Rouse Visiting Artist Lecture: Geoff Dyer

Photograph by Matt Stuart.

English author Geoff Dyer takes liberties with the boundaries of conventional literary genres such as novel and travel narrative, fiction and nonfiction. Subtle, and frequently observational in its narration, his prose moves between the personal and general and often inspires his readers to take stock of their own tendencies. Dyer won the 2009 Bollinger Everyman Wodehouse Prize for Best Comic Novel for Jeff in Venice, Death in Varanasi; not long after, he was named GQ Writer of the Year. His books encompass a broad range of subjects: The Ways of Telling (1988) is a study of art critic John Berger that is an early clue to Dyer’s concerns with issues of perception; But Beautiful (1991) is a study of jazz; The Missing of the Somme (1994) dwells on memory and World War I; Out of Sheer Rage (1997) considers D. H. Lawrence; Yoga for People Who Can’t Be Bothered to Do It (2003) describes a trip to the East; The Ongoing Moment (2005) is about photography; his collection of essays and reviews titled Otherwise Known as the Human Condition (2011) won a National Book Critics Circle Award for Criticism; and then there is Another Great Day At Sea: Life Aboard the USS George H.W. Bush (2015).
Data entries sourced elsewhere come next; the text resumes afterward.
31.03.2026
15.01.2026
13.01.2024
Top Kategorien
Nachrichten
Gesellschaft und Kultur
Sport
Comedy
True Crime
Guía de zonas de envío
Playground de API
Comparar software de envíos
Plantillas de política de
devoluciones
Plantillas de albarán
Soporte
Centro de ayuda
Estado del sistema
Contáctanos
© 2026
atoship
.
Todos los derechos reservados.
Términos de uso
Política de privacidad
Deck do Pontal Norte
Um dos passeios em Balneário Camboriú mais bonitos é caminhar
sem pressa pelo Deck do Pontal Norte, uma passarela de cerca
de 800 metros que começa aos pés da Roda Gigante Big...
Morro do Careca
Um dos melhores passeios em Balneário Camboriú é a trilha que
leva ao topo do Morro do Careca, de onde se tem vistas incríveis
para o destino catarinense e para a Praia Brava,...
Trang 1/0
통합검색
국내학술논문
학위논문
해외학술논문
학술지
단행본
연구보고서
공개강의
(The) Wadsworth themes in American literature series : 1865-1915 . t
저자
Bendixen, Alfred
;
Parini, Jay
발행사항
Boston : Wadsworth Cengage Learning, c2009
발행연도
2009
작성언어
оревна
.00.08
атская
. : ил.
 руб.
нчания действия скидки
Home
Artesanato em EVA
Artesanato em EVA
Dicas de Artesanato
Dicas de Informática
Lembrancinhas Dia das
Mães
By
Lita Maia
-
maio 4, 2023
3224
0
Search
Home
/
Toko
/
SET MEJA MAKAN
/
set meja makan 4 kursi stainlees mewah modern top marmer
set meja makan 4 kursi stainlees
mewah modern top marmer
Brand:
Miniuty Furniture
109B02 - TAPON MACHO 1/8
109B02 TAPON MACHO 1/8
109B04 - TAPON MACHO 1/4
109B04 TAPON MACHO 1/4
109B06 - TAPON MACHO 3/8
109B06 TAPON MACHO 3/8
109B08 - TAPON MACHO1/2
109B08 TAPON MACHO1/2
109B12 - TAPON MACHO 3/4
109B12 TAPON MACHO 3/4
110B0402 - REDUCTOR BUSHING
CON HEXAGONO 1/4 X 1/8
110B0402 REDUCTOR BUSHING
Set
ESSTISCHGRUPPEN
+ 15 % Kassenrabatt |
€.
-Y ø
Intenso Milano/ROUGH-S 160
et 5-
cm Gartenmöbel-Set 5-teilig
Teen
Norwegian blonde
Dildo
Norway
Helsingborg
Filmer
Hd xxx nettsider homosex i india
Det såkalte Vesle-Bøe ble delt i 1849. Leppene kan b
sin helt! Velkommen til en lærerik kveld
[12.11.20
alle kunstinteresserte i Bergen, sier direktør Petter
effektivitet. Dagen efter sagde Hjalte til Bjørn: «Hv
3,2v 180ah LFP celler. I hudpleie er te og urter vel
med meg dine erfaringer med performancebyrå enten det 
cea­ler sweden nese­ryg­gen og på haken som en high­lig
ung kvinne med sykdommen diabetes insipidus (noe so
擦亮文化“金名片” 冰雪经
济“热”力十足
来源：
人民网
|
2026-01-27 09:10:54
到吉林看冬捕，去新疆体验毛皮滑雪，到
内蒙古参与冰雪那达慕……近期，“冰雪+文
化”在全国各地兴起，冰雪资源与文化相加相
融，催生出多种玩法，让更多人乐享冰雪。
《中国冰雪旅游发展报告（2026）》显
White Sands, a collection of travel essays and meditations on some fundamental questions of existence, was published in 2016 .

Dyer is a Fellow of the Royal Society of Literature, an Honorary Fellow of Corpus Christi College, Oxford, and was elected to the American Academy of Arts and Sciences in 2015. He currently lives in Los Angeles, where he is writer in residence at USC.